**Task prompt**
Below are records to be repeated exactly. Leave their pictures behind.
*** Opening Data ***
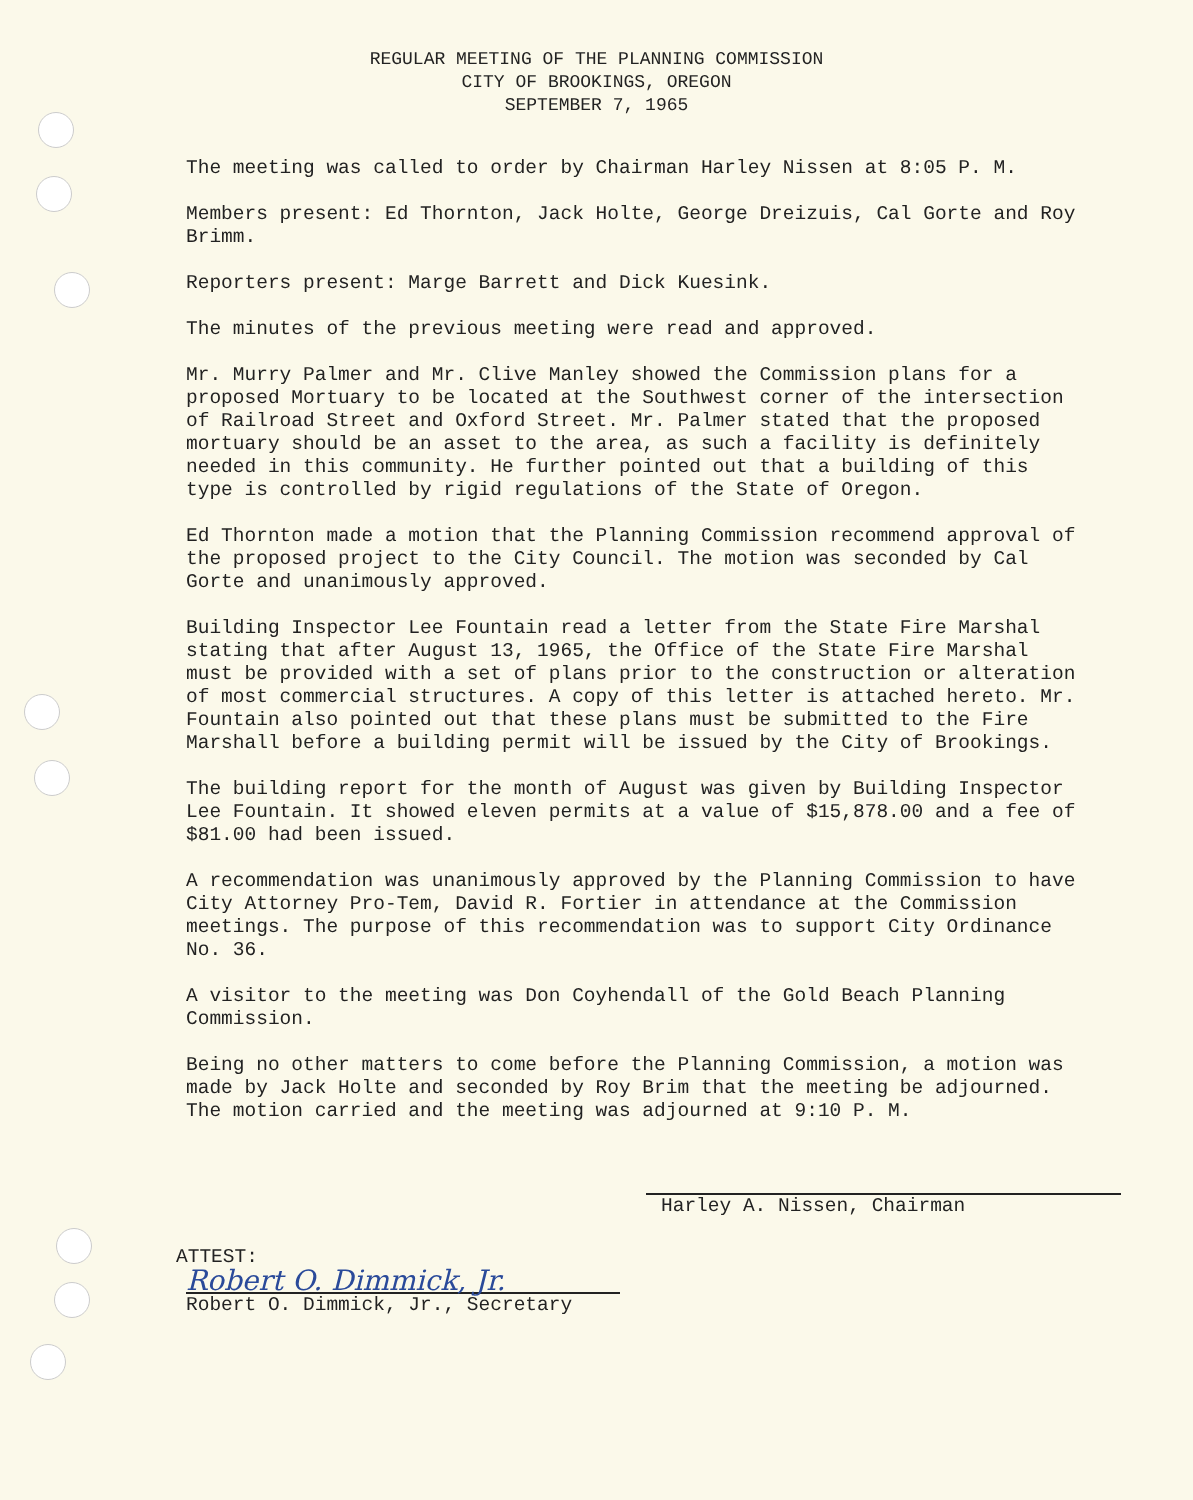REGULAR MEETING OF THE PLANNING COMMISSION
CITY OF BROOKINGS, OREGON
SEPTEMBER 7, 1965
The meeting was called to order by Chairman Harley Nissen at 8:05 P. M.
Members present: Ed Thornton, Jack Holte, George Dreizuis, Cal Gorte and Roy Brimm.
Reporters present: Marge Barrett and Dick Kuesink.
The minutes of the previous meeting were read and approved.
Mr. Murry Palmer and Mr. Clive Manley showed the Commission plans for a proposed Mortuary to be located at the Southwest corner of the intersection of Railroad Street and Oxford Street. Mr. Palmer stated that the proposed mortuary should be an asset to the area, as such a facility is definitely needed in this community. He further pointed out that a building of this type is controlled by rigid regulations of the State of Oregon.
Ed Thornton made a motion that the Planning Commission recommend approval of the proposed project to the City Council. The motion was seconded by Cal Gorte and unanimously approved.
Building Inspector Lee Fountain read a letter from the State Fire Marshal stating that after August 13, 1965, the Office of the State Fire Marshal must be provided with a set of plans prior to the construction or alteration of most commercial structures. A copy of this letter is attached hereto. Mr. Fountain also pointed out that these plans must be submitted to the Fire Marshall before a building permit will be issued by the City of Brookings.
The building report for the month of August was given by Building Inspector Lee Fountain. It showed eleven permits at a value of $15,878.00 and a fee of $81.00 had been issued.
A recommendation was unanimously approved by the Planning Commission to have City Attorney Pro-Tem, David R. Fortier in attendance at the Commission meetings. The purpose of this recommendation was to support City Ordinance No. 36.
A visitor to the meeting was Don Coyhendall of the Gold Beach Planning Commission.
Being no other matters to come before the Planning Commission, a motion was made by Jack Holte and seconded by Roy Brim that the meeting be adjourned. The motion carried and the meeting was adjourned at 9:10 P. M.
Harley A. Nissen, Chairman
ATTEST:
Robert O. Dimmick, Jr.
Robert O. Dimmick, Jr., Secretary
*** Closing Data ***
**Output**
REGULAR MEETING OF THE PLANNING COMMISSION
CITY OF BROOKINGS, OREGON
SEPTEMBER 7, 1965
The meeting was called to order by Chairman Harley Nissen at 8:05 P. M.
Members present: Ed Thornton, Jack Holte, George Dreizuis, Cal Gorte and Roy Brimm.
Reporters present: Marge Barrett and Dick Kuesink.
The minutes of the previous meeting were read and approved.
Mr. Murry Palmer and Mr. Clive Manley showed the Commission plans for a proposed Mortuary to be located at the Southwest corner of the intersection of Railroad Street and Oxford Street. Mr. Palmer stated that the proposed mortuary should be an asset to the area, as such a facility is definitely needed in this community. He further pointed out that a building of this type is controlled by rigid regulations of the State of Oregon.
Ed Thornton made a motion that the Planning Commission recommend approval of the proposed project to the City Council. The motion was seconded by Cal Gorte and unanimously approved.
Building Inspector Lee Fountain read a letter from the State Fire Marshal stating that after August 13, 1965, the Office of the State Fire Marshal must be provided with a set of plans prior to the construction or alteration of most commercial structures. A copy of this letter is attached hereto. Mr. Fountain also pointed out that these plans must be submitted to the Fire Marshall before a building permit will be issued by the City of Brookings.
The building report for the month of August was given by Building Inspector Lee Fountain. It showed eleven permits at a value of $15,878.00 and a fee of $81.00 had been issued.
A recommendation was unanimously approved by the Planning Commission to have City Attorney Pro-Tem, David R. Fortier in attendance at the Commission meetings. The purpose of this recommendation was to support City Ordinance No. 36.
A visitor to the meeting was Don Coyhendall of the Gold Beach Planning Commission.
Being no other matters to come before the Planning Commission, a motion was made by Jack Holte and seconded by Roy Brim that the meeting be adjourned. The motion carried and the meeting was adjourned at 9:10 P. M.
Harley A. Nissen, Chairman
ATTEST:
Robert O. Dimmick, Jr.
Robert O. Dimmick, Jr., Secretary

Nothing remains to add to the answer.